While we question Coomes' standing to challenge whether the summons issued to the church is over-broad, we doubt that IRS should properly inquire about 'applications for church membership.' Accordingly, the judgment of the district court is AFFIRMED. We hope that Mr. Coomes will comply with the court's order so that there will be no need for incarceration.

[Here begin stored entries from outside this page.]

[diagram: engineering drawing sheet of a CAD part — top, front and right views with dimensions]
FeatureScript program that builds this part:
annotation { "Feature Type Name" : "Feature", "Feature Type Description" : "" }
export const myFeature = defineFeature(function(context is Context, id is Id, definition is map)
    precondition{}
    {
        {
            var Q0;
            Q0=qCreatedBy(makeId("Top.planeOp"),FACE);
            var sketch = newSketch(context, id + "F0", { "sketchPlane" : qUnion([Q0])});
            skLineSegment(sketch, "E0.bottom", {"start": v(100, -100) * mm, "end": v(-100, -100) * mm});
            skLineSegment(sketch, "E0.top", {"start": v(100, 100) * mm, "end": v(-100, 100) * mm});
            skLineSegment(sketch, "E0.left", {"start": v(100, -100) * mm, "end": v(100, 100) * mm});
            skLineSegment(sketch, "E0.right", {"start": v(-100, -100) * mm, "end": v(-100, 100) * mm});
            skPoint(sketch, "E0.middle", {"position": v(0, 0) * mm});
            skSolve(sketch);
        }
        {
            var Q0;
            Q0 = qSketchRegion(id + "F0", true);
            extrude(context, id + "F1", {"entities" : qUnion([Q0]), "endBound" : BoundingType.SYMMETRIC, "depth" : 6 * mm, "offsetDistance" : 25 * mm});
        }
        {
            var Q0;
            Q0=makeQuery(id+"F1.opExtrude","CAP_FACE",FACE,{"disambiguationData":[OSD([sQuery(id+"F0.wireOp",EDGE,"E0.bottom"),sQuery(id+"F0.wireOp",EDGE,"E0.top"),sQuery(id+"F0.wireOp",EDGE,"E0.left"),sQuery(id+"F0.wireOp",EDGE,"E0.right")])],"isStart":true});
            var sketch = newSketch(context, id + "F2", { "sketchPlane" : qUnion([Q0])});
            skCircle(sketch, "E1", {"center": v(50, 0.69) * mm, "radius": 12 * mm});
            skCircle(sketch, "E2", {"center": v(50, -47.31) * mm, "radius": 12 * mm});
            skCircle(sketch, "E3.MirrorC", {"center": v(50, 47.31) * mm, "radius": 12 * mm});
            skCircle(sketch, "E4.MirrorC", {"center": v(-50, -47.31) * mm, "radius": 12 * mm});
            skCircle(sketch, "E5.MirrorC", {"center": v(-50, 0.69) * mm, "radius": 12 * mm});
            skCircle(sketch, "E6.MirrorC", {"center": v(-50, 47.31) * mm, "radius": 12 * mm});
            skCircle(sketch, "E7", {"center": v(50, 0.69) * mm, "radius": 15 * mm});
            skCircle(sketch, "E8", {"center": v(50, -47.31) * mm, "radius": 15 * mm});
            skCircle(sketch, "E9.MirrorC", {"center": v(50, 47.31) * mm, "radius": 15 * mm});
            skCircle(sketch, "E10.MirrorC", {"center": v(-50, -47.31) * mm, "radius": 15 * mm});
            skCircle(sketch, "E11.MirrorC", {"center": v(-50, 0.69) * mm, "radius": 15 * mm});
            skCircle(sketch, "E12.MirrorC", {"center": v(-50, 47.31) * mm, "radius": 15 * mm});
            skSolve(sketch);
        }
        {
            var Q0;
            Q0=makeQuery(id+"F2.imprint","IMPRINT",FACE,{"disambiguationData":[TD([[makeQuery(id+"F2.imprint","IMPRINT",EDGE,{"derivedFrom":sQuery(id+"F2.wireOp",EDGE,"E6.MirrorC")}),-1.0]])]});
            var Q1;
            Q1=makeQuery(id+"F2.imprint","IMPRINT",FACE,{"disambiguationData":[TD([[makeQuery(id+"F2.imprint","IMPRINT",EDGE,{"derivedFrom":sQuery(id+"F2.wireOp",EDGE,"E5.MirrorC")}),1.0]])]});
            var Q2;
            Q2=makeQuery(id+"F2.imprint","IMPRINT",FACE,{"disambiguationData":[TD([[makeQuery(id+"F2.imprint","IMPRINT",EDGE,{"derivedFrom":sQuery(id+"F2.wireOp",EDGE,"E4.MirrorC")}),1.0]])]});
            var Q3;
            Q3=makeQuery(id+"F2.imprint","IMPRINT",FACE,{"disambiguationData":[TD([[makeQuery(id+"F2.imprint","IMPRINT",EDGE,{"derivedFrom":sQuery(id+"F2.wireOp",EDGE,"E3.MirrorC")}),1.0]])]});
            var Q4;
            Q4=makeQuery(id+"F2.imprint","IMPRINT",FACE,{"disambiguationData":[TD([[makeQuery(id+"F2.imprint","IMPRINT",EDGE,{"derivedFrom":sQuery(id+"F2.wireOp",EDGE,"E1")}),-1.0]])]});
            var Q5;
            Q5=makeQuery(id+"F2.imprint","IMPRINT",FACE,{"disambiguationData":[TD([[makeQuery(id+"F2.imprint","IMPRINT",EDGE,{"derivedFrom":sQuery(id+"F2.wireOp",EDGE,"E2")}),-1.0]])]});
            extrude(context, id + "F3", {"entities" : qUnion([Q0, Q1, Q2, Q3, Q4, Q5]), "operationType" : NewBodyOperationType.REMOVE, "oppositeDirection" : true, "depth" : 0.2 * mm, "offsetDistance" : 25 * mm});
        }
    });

According to the affidavit of IRS agent Murphy, the 'only information' in response to the I.R.S. summons in this case was a resolution of the 'Board of Directors of the Universal Christian Church' convened pursuant to certain 'By-Laws' that, among other things:
1) 'the Church has not, and cannot make application for tax exempt status.'
2) 'the Church, by secular law, is tax exempt.'
3) 'Most Reverend Mr. Coomes, or any other person, is forbidden to give any documents or information to any governmental official or agency . . ..'
The 'resolution' was signed 'For the Universal Christian Church' by 'Most Reverend Vincent Coomes, President Bishop and Chairman, Board of Directors.'
The contempt in the instant case is civil in nature. See Shillitani v. United States, 384 U.S. 364 (1966) (conditional nature of sentences renders actions civil contempt); Gompers v. Buck's Stove & Range Co., 221 U.S. 418 (1911); DeParcq v. United States District Court, 235 F.2d 692, 699 (8th Cir. 1956), distinguishing civil and criminal contempt as follows:
(1) Refusal to do an act commanded is civil contempt, while doing a forbidden act is criminal contempt; (2) Punishment for criminal contempt is unconditional, while the judgment for civil contempt is conditional in nature and can be terminated if the contemnor purges himself of the contempt [civil contemnor carries the keys to his prison]; (3) Civil contempt proceedings are entitled as a part of the main cause, while criminal contempt actions are brought in the name of the United States; and (4) The notice in a criminal contempt proceeding must state that the proceeding is criminal in nature.
Clearly then Coomes is subject only to civil contempt in this proceeding. See Fed. R. Civ. P. 45(f) (failure to obey a subpoena is civil contempt).